# Objekte in Datenbank speichern



## MarcusD (18. Jul 2004)

Ich stelle mir seit ein paar Tage die Frage:

Kann ich bspw. ein Objekt (ne Bean) einfach in einer MySQL Datenbank in einen Blob stecken. Und wenn ich sie wieder benötige, den Output der Datenbank in das entsprechende Objekt casten und wiederverwenden?

MfG Marcus


----------



## nollario (18. Jul 2004)

das geht... mit blobs zum beispiel... verwandelt dein objekt in ein byte array und schreib es dann so in die datenbank....
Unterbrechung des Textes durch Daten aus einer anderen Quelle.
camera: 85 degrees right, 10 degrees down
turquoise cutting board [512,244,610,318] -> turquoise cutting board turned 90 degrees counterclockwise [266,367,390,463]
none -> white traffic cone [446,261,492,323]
gibt mehrere wege die hier zum ziel führen.... die objekte sollten allerdings nicht allzu gross sein, damit hatte ich schon probleme bei mysql.


----------



## semi (18. Jul 2004)

Einfaches

PreparedStatement.setObject(int index, Object o)
und ResultSet.getObject(int index)

funktioniert auch.
Setzt aber voraus, dass die zu speichernden Objekte serialisierbar sind.

Gruß,
Michael


----------



## MarcusD (18. Jul 2004)

Genau das wollte ich hören!!!
THX Marcus


----------



## nachtfalke (5. Mrz 2006)

hallo!

ich will ein double-Array in mysql abspeichern. das geht wunderbar wie hier beschrieben mit setObject in eine spalte mit dem typ "blob". oder welchen typ soll die spalte denn haben? denn das auslesen mit getobject liefert mir logischerweise ein blob-objekt, das ich leider nicht in mein double-array umwandeln kann.
Also: soll die spalte nen anderen typ haben (OBJECT oder JAVA_OBJECT kennt mein mysql nicht) oder geht das mit dem umwandeln aus dem byte-array, das ich über das blob-objekt bekomme?


----------



## R.B. (2. Mai 2007)

Habe gerade diesen Beitrag gefunden...
Gibt es eine Möglichkeit, das Objekt komplett als Objekt zu speichern?
Ich will auch wenn das Objekt dadrinnen liegt, hergehen können und z.B. einen Index über bestimmte Instanzvariabeln anlegen können.
Muss ja nicht MySQL sein, aber gibt es eine DB die sowas kann?
Würde mir viel Arbeit ersparen...


----------



## AlArenal (2. Mai 2007)

Dafür hat der Herr (oder einer seiner Schergen) die ORMs erfunden. Anders als die dümmlichen. hässlichen Orks sind ORMs recht nützliche Gesellen und es gibt sie in allerlei Couleur 

Hibernate, Cayenne, SimpleORM, ...


----------



## R.B. (2. Mai 2007)

Danke für den Tipp.
Die kannte ich noch nicht 

Muss mir mal ein ordentliches Buch über Datenbanken und Datenspeicherung besorgen.


----------



## AlArenal (2. Mai 2007)

Der Einsatz eines ORM bringt natürlich erstmal mit sich, die QUal der Wahl zu haben und sich einarbeiten zu müssen (und/oder umgekehrt). Sie sind demnach nicht für jedes Szenario das Mittel der Wahl.


----------